Another strength of this study is that all laboratory parameters were obtained at diagnosis, before any therapy was initiated. This minimized the potential confounding effect of neoadjuvant treatment on biomarker levels. Subgroup analyses confirmed that including neoadjuvant therapy status in regression models did not alter the predictive significance of CAR and CLDR, reinforcing their role as baseline markers of disease biology.
Overall, our results demonstrate that CAR and CLDR are practical, inexpensive, and widely available biomarkers that can complement existing staging modalities. However, due to their modest accuracy, they should not be regarded as standalone diagnostic tools. Instead, integration of these indices into multimodal predictive strategies that combine imaging, histopathology, and clinical variables may offer improved accuracy and clinical applicability.
Study Limitations
This study has several limitations. First, its retrospective and single-center design may limit the generalizability of the findings. Although 215 patients were included, the sample size may still be insufficient to fully capture population heterogeneity, and larger multicenter cohorts are needed for validation. Second, while multivariable models adjusted for age, sex, and neoadjuvant therapy, other potentially relevant clinicopathological factors-such as tumor size, histology, or lymphovascular invasion-were unavailable and could not be included. Third, the diagnostic performance of the evaluated indices was modest, with AUC values below 0.70, restricting their role as standalone diagnostic tools. Finally, although some patients received neoadjuvant therapy, all laboratory measurements were obtained prior to treatment, minimizing confounding.

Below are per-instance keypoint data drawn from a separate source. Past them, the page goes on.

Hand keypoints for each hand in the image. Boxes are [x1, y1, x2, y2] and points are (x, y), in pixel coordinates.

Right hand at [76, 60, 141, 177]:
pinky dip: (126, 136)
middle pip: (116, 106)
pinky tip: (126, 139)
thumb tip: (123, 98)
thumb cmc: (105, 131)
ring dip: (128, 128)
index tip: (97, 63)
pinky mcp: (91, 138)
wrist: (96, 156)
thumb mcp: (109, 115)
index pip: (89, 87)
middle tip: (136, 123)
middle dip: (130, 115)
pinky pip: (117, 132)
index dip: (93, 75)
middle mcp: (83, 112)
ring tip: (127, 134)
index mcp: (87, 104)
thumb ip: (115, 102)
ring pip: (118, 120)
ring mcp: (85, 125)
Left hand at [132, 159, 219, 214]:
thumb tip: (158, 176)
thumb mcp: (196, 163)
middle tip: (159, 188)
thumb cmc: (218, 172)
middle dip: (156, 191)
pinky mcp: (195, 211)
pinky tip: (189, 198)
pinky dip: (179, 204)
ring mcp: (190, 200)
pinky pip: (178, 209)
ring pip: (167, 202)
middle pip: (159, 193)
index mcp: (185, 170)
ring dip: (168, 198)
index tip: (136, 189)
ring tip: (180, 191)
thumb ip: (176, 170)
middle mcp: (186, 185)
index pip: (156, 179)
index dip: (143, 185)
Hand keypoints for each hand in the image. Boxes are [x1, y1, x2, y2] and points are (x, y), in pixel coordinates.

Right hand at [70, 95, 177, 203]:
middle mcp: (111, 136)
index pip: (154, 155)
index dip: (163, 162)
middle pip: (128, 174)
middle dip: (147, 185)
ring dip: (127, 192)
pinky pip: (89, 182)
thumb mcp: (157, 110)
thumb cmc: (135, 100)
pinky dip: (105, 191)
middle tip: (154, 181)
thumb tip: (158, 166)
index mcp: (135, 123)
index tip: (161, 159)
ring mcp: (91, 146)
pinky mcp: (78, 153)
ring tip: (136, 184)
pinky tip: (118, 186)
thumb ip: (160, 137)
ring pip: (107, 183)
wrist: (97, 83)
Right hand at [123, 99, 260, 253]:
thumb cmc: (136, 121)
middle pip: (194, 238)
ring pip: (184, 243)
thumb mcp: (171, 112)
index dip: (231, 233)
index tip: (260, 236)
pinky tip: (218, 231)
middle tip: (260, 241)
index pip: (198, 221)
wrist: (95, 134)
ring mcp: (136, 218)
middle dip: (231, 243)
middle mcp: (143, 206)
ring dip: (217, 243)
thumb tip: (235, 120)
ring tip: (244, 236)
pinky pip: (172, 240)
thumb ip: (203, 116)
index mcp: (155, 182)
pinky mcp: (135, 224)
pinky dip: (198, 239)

Despite these limitations, the study has notable strengths. It evaluated four easily obtainable, cost-effective laboratory indices in a relatively homogeneous cohort, and all measurements were performed before any therapy, ensuring reflection of baseline disease biology. Moreover, by demonstrating that both CAR and the novel CLDR independently predict lymph node positivity, this work contributes original evidence that may support the development of integrated predictive models in gastric cancer.
Conclusion
In this retrospective study, four inflammation-and nutrition-based indices were evaluated for their ability to predict lymph node positivity at the time of initial diagnosis in patients with gastric cancer. Among these, the CAR and the CLDR emerged as independent predictors, even after adjustment for age, sex, and neoadjuvant therapy. However, their modest diagnostic accuracy indicates that they should not be used as standalone tools. Instead, CAR and CLDR may provide complementary value when integrated with imaging and clinicopathological assessments to refine preoperative risk stratification.
As both indices are inexpensive, widely available, and based on routine laboratory parameters, their use may support more individualized surgical and treatment planning. Nevertheless, prospective multicenter studies with larger cohorts are required to validate these findings and to incorporate such biomarkers into clinically applicable predictive models.